▶ [Your objective]: Each line of the data below containing "RATE" needs to be listed.

▶ [Data supplied]:
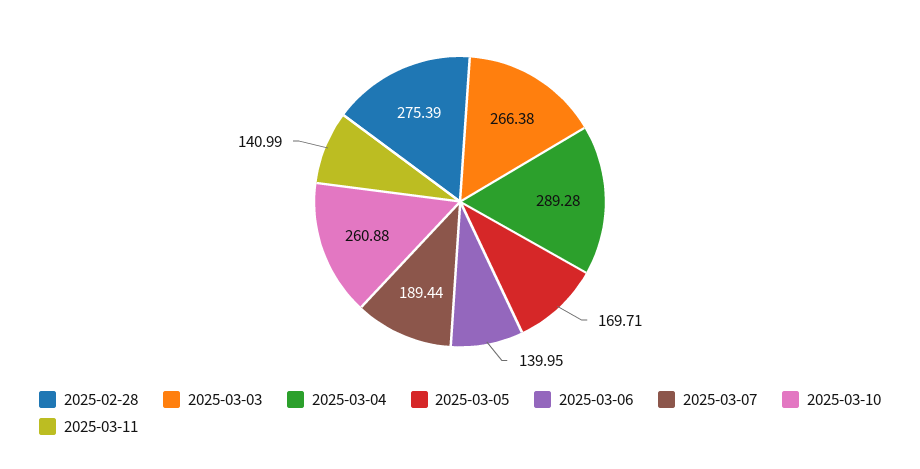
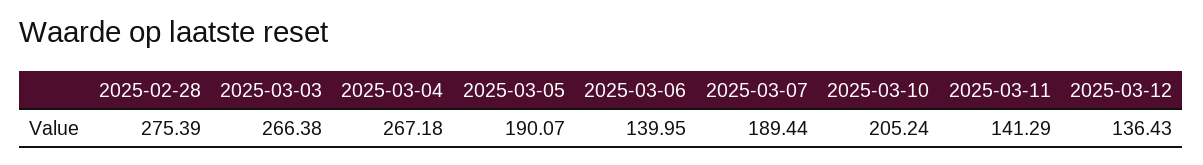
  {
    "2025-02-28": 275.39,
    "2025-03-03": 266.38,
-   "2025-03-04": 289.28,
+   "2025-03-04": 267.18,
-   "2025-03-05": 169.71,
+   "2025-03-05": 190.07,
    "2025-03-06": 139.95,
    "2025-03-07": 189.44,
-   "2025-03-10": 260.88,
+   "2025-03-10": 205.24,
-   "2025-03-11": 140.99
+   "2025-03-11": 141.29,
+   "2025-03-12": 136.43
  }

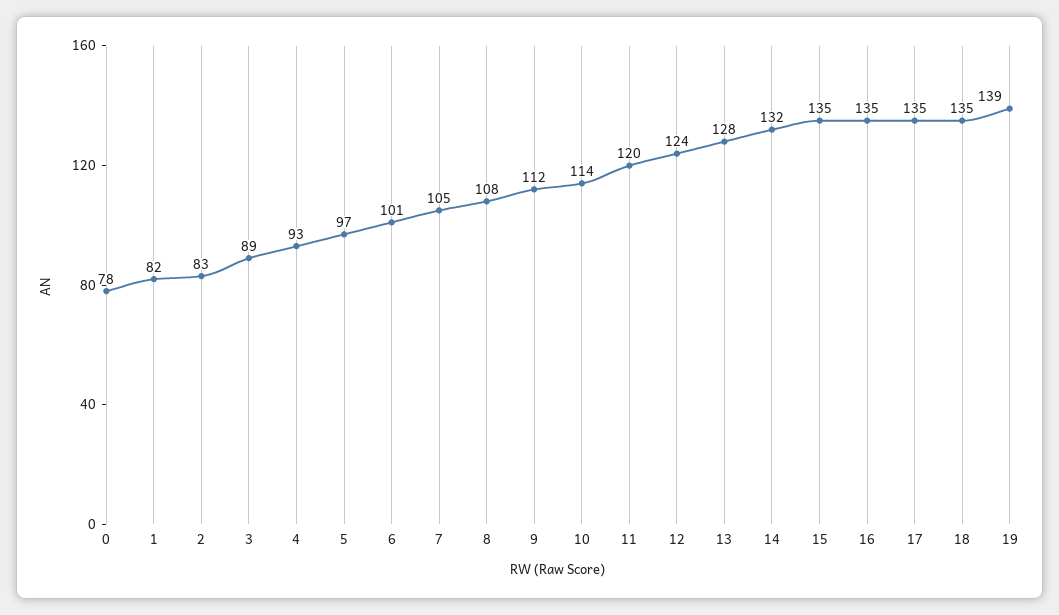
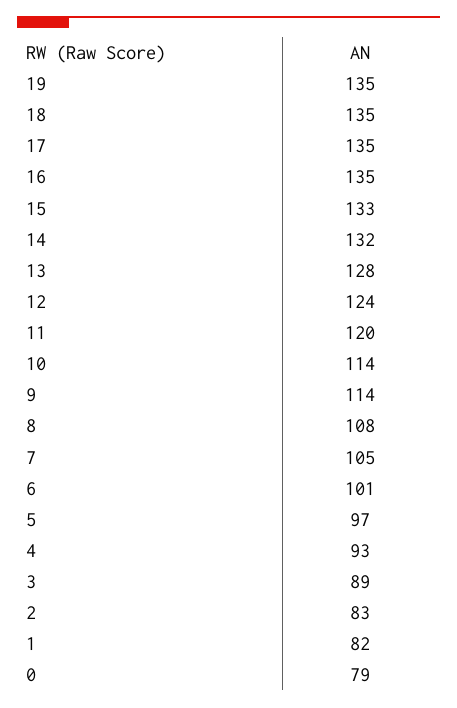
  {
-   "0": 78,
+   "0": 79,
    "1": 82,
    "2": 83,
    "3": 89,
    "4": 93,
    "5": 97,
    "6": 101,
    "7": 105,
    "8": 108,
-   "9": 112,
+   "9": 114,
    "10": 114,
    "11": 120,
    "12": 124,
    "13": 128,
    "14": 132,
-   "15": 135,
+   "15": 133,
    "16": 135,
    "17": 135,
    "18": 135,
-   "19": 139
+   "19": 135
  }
* * *
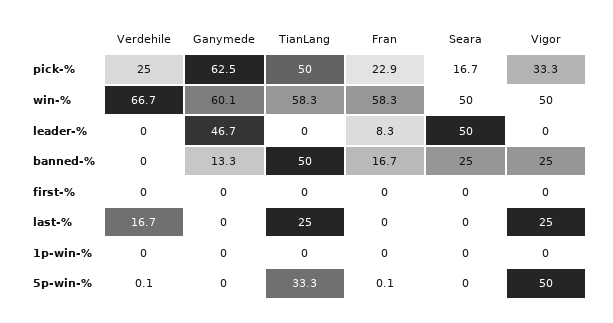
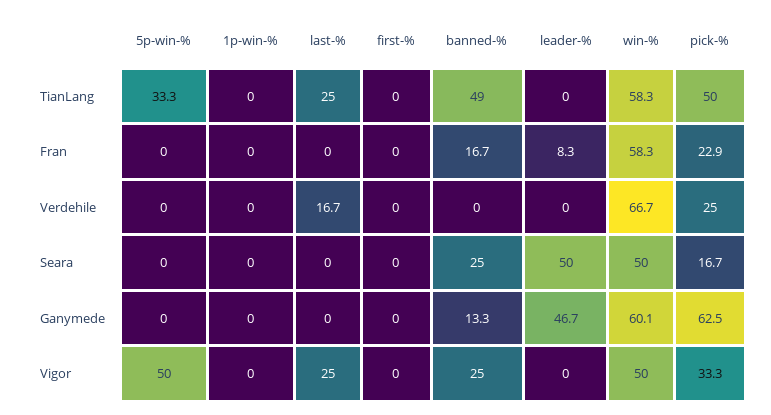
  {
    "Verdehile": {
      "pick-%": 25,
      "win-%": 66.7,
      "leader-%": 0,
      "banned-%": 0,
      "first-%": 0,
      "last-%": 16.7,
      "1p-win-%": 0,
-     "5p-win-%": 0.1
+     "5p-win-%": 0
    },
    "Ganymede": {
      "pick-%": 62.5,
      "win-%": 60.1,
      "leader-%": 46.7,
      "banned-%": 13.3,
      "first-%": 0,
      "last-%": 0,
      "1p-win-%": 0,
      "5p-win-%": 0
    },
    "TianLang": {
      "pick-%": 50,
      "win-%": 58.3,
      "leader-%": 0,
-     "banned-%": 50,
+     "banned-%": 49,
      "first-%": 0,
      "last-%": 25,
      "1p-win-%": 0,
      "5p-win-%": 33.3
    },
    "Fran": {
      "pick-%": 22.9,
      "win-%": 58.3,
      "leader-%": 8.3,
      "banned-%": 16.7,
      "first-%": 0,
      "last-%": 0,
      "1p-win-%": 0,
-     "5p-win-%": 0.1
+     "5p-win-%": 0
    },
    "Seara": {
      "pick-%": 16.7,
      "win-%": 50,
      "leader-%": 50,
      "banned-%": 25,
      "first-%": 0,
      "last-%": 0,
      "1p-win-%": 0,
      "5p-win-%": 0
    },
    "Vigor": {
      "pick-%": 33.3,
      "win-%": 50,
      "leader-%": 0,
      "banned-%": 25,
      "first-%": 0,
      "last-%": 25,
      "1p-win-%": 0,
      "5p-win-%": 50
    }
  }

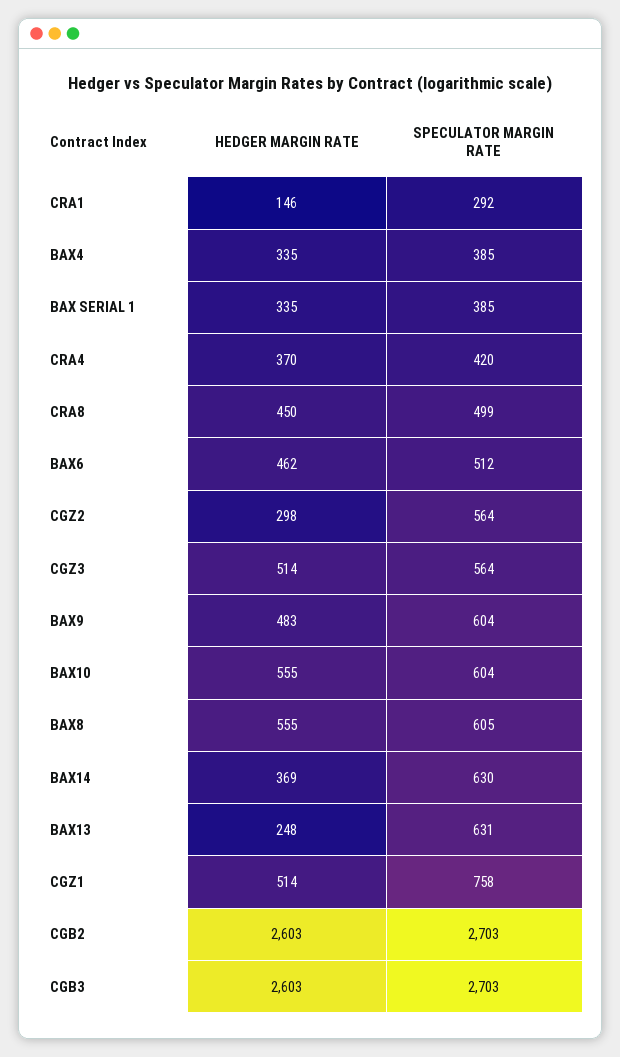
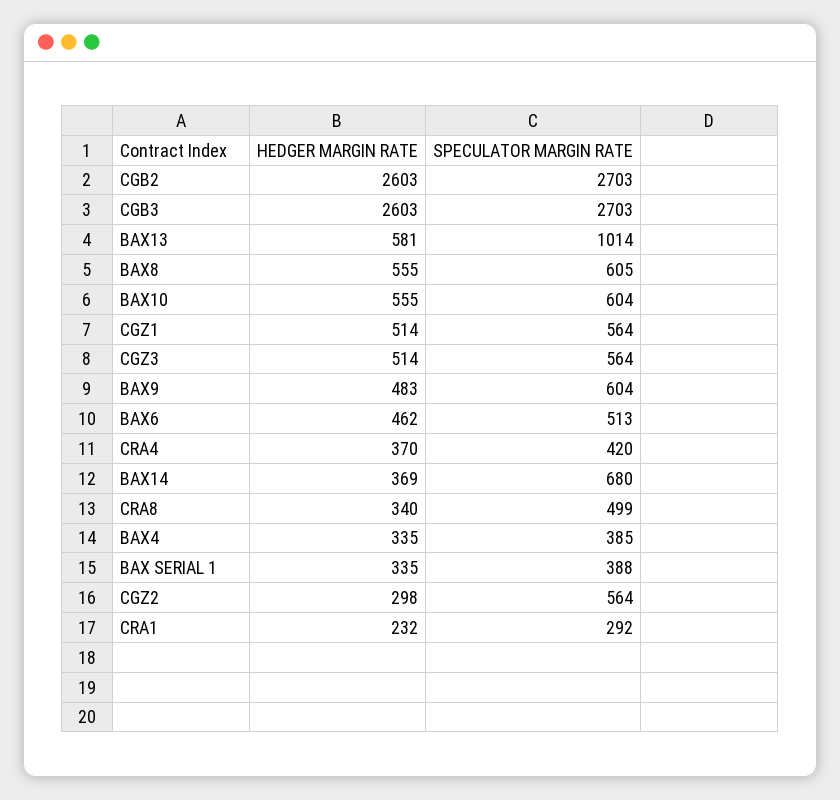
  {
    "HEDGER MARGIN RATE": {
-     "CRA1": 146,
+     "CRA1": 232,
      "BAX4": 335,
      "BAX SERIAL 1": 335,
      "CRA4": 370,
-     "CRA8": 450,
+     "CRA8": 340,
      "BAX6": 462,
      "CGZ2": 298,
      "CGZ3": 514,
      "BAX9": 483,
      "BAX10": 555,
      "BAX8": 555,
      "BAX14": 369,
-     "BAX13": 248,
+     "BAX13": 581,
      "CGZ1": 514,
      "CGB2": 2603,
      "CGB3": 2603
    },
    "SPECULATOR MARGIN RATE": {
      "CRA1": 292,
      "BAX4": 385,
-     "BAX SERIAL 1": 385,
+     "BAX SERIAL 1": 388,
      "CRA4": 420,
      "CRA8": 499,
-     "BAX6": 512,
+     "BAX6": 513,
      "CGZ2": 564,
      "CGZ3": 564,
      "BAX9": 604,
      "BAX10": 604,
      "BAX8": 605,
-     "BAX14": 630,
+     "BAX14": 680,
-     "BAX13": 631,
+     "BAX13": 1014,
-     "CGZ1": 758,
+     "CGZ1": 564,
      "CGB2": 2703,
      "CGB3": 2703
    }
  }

▶ [Solved problem]:
    "HEDGER MARGIN RATE": {
    "SPECULATOR MARGIN RATE": {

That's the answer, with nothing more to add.